TagParser proceeds in three phases: chunking, relation linking and semantic computation.

TagParser is a bottom up parser. That means that, starting from the words, the structures are grouped together to form the final result as described in the external specification.

It an hybrid algorithm. The algorithm is the combination of automata and statistical processing. The linguistics data that drive parsing are extracted from a lexicon download and a training upon an annoted corpus.

The following text presents TagParser with some simple examples.

To get a more complete picture, please consult UML activity diagram.

 

1) CHUNKING

After a morphological analysis, the aim is to obtain:

a) A part of speech tagging.

For instance:

In the sentence: "The table is near the wall", the word "table" will be distinguished from a verb usage like in: "They table the results".

b) A syntactic groups delimitation (i.e. Chunking).

It is to determine the strict border between syntactic groups.

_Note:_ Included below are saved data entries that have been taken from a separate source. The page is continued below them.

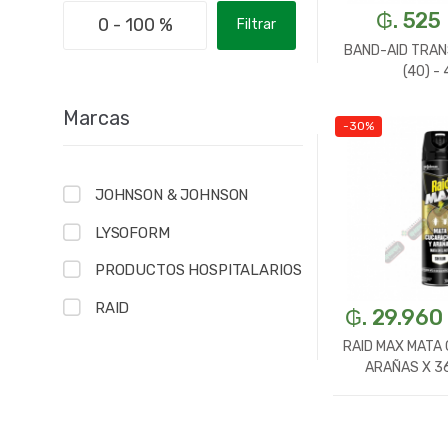
₲. 525
Filtrar
BAND-AID TRAN
(40) -
Marcas
-30%
-
U
JOHNSON & JOHNSON
LYSOFORM
PRODUCTOS HOSPITALARIOS
RAID
₲. 29.960
RAID MAX MATA
ARAÑAS X 3
-
U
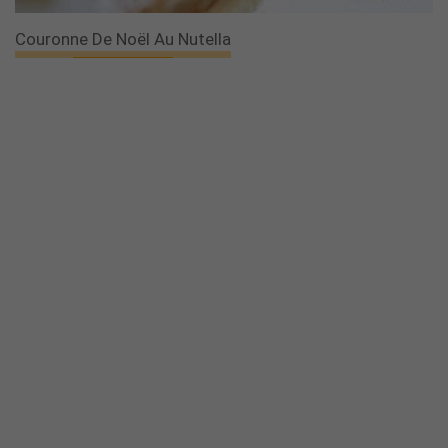
Couronne De Noël Au Nutella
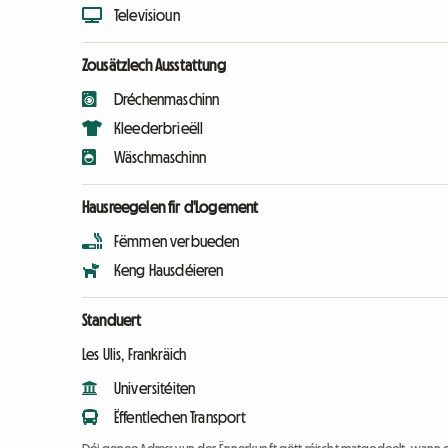
Televisioun
Zousätzlech Ausstattung
Dréchenmaschinn
Kleederbrieëll
Wäschmaschinn
Hausreegelen fir d'Logement
Fëmmen verbueden
Keng Hausdéieren
Standuert
Les Ulis, Frankräich
Universitéiten
Ëffentlechen Transport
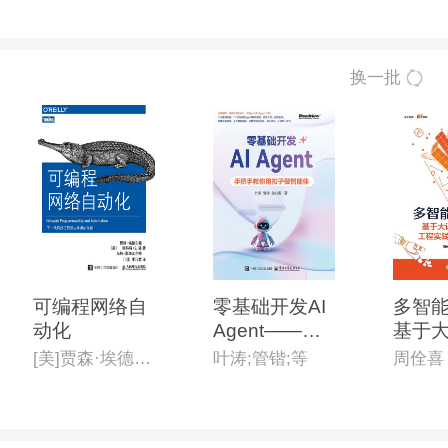
换一批
可编程网络自
零基础开发AI
多智能
动化
Agent——手
基于
把手教你用扣
型的
[美]贾森·埃德尔曼(Jason Edelman),[美]斯科特·S· 洛(Scott S· Lowe),[美]马特·奥斯瓦尔特(Matt Oswalt) 著
叶涛;管锴;等
周佺喜
子做智能体
与系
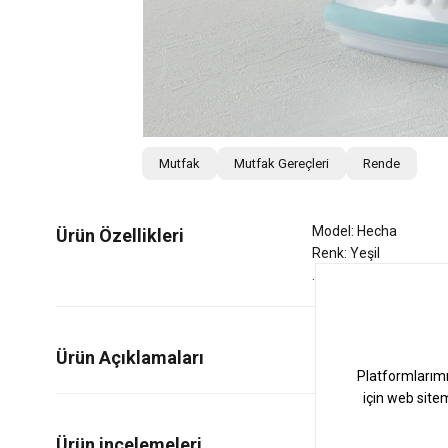
Mutfak
Mutfak Gereçleri
Rende
Model: Hecha
Ürün Özellikleri
Renk: Yeşil
Ürün Açıklamaları
0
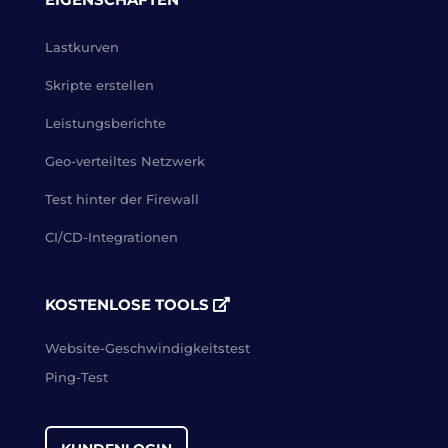
Lastkurven
Skripte erstellen
Leistungsberichte
Geo-verteiltes Netzwerk
Test hinter der Firewall
CI/CD-Integrationen
KOSTENLOSE TOOLS
Website-Geschwindigkeitstest
Ping-Test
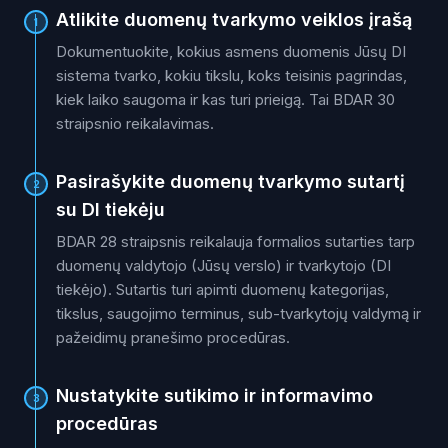
Atlikite duomenų tvarkymo veiklos įrašą
1
Dokumentuokite, kokius asmens duomenis Jūsų DI
sistema tvarko, kokiu tikslu, koks teisinis pagrindas,
kiek laiko saugoma ir kas turi prieigą. Tai BDAR 30
straipsnio reikalavimas.
Pasirašykite duomenų tvarkymo sutartį
2
su DI tiekėju
BDAR 28 straipsnis reikalauja formalios sutarties tarp
duomenų valdytojo (Jūsų verslo) ir tvarkytojo (DI
tiekėjo). Sutartis turi apimti duomenų kategorijas,
tikslus, saugojimo terminus, sub-tvarkytojų valdymą ir
pažeidimų pranešimo procedūras.
Nustatykite sutikimo ir informavimo
3
procedūras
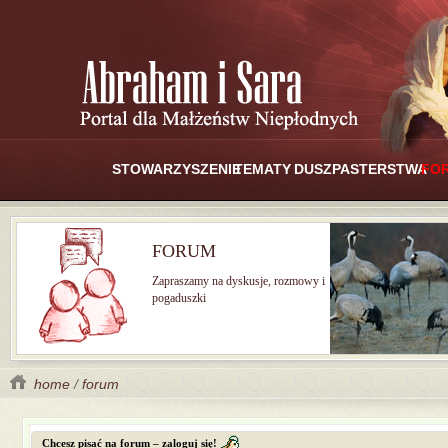
STOWARZYSZENIE
TEMATY
DUSZPASTERSTWA
FO
FORUM
Zapraszamy na dyskusje, rozmowy i
pogaduszki
home
/
forum
Chcesz pisać na forum – zaloguj się!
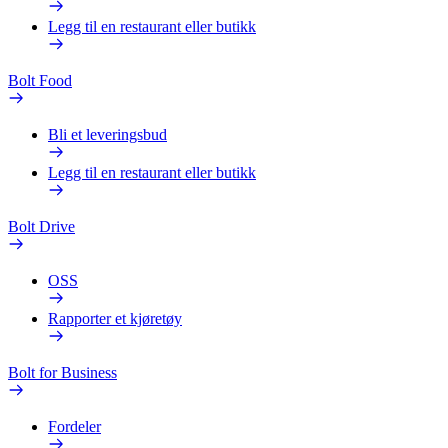
Legg til en restaurant eller butikk
Bolt Food
Bli et leveringsbud
Legg til en restaurant eller butikk
Bolt Drive
OSS
Rapporter et kjøretøy
Bolt for Business
Fordeler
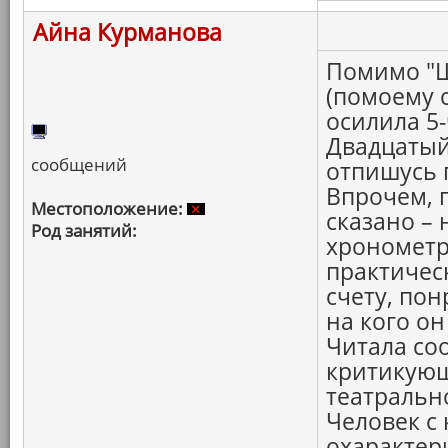
Айна Курманова
Помимо "Ш
(помоему 
осилила 5
Двадцатый 
сообщений
отпишусь 
Впрочем, 
Местоположение:
сказано –
Род занятий:
хронометр
практичес
счету, по
на кого о
Читала со
критикующ
театральн
Человек с
охарактери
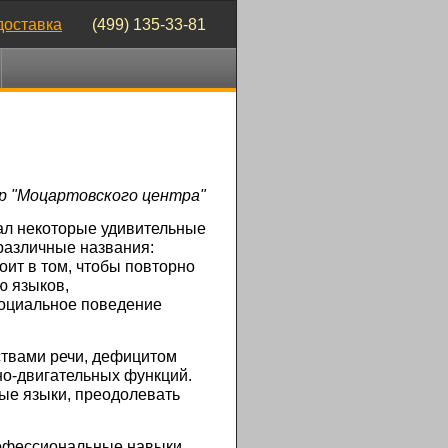
доставка
(499) 135-33-81
р "Моцартовского центра"
л некоторые удивительные
 различные названия:
оит в том, чтобы повторно
ю языков,
социальное поведение
ствами речи, дефицитом
но-двигательных
функций.
ные языки, преодолевать
рофессиональные навыки,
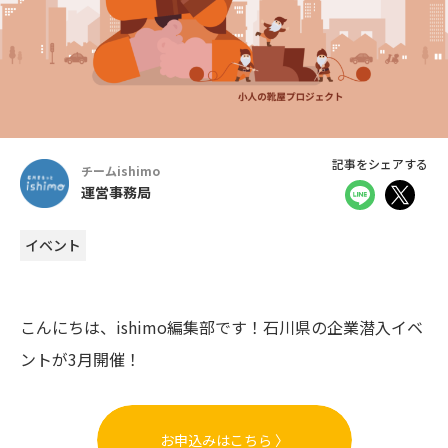
記事をシェアする
チームishimo
運営事務局
イベント
こんにちは、ishimo編集部です！石川県の企業潜入イベ
ントが3月開催！
お申込みはこちら 〉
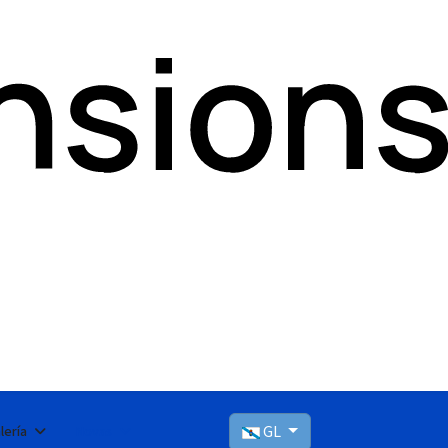
GL
lería
Novas
Seleccioni el seu idioma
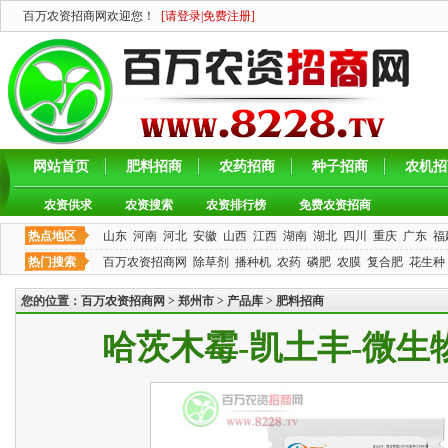
百万农资招商网欢迎您！
[
请登录
|
免费注册
]
网站首页
肥料招商
农药招商
种子招商
农机招
农资供求
农资搜索
农资排行榜
免费农资招商
热点地区
山东
河南
河北
安徽
山西
江西
湖南
湖北
四川
重庆
广东
福
热门搜索
百万农资招商网
除草剂
播种机
农药
磷肥
农膜
复合肥
花生种
您的位置：
百万农资招商网
>
郑州市
>
产品库
>
肥料招商
哈茨木霉-凯土丰-微生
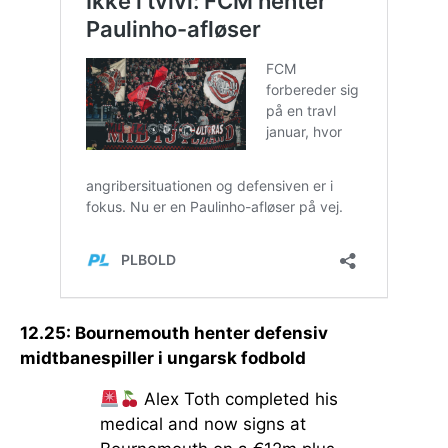
12.25: Bournemouth henter defensiv
midtbanespiller i ungarsk fodbold
Alex Toth completed his
medical and now signs at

So, in the first example, the following delimitation will be set:

[The table][is][near the wall]

c) A group labelling

The groups will be marked. The following result will be produced:

GN GV GP GP

2) SYNTACTIC RELATION LABELING

The chunking process produces a unique result made of constituents. The aim, now is to link these structures by means of relations like subject or noun-modifier. On the contrary of the chunker (which is based on machine learning techniques), the relations are built by hand-written rules. There are 14 types of relations as specified in the PEAS annotation guide lines and then reused and slightly improved within the ANR Passage, see here

You will find more details in the paper presented at TALN-2003, in the workshop "Evaluation of syntactic parsers".

3) SEMANTIC COMPUTATION

Then, a pipe line of four modules are applied:

  • named entity recognition to identify person names, organization names or dates,
  • word sense disambiguation. The goal is mainly to detect whether a word has one or many meanings. Moreover, for some words, a domain mark like "agriculture" is attached to a specific word sense.
  • coreference resolution with three subtasks:
    • variant grouping, like a linking between "Nicolas Sarkosy" with "Sarko" (nickname)
    • anaphora resolution, like "Robert Mitchum ... he".
    • function name identification in order to link "Nicolas Sarkozy ... the president".
  • quotation extraction in order to extract "who said what".